Just recently, scientists decided to investigate how human-driven events impact on various amphibian species throughout the world, especially seeing how the past few years brought about a considerable decline in their population.
It was argued that climate change, ever-increasing levels of pollution, the destruction of natural ecosystems and humans' being responsible for the fact that invasive species have taken over several territories are all to blame for this biodiversity crisis.
Apparently, all said factors have contributed to more and more amphibians getting sick and dying as time goes by. As the researchers explain, pollution is responsible for these animals' immune system growing weak.
This means that they are no longer able to efficiently cope with the changes brought about in their natural habitats by climate change and global warming.

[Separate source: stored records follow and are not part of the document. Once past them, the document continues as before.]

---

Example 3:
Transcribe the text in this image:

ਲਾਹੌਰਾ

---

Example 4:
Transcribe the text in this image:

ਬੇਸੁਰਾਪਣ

More precisely: they become vulnerable to newly emerging viruses and pathogens, get infected and die.
Apparently, these viruses and pathogens are made all the more resilient by warmer winters and overall higher temperatures during night-time.
Oregon Stat University
informs us that Andrew Blaustein, one of the environmental scientists who looked into this issue, made a case of how “There's more and more evidence of the role of disease in the biodiversity crisis, in both amphibians and other types of animals.”
He further goes on to explain that, although most animals are naturally equipped to deal with various health threats, “in the face of pollution, a reduced immune response, climate change, evolving pathogens and many other stresses in such a short period of time, many species now simply can't survive.”
Although for the time being amphibians are the ones most affected by the afore-mentioned environmental changes, mainly because their being both terrestrial and aquatic animals gets them exposed to more sources of pollution, odds are that unless something is soon done, more and more animals will experience a similar decline in their population.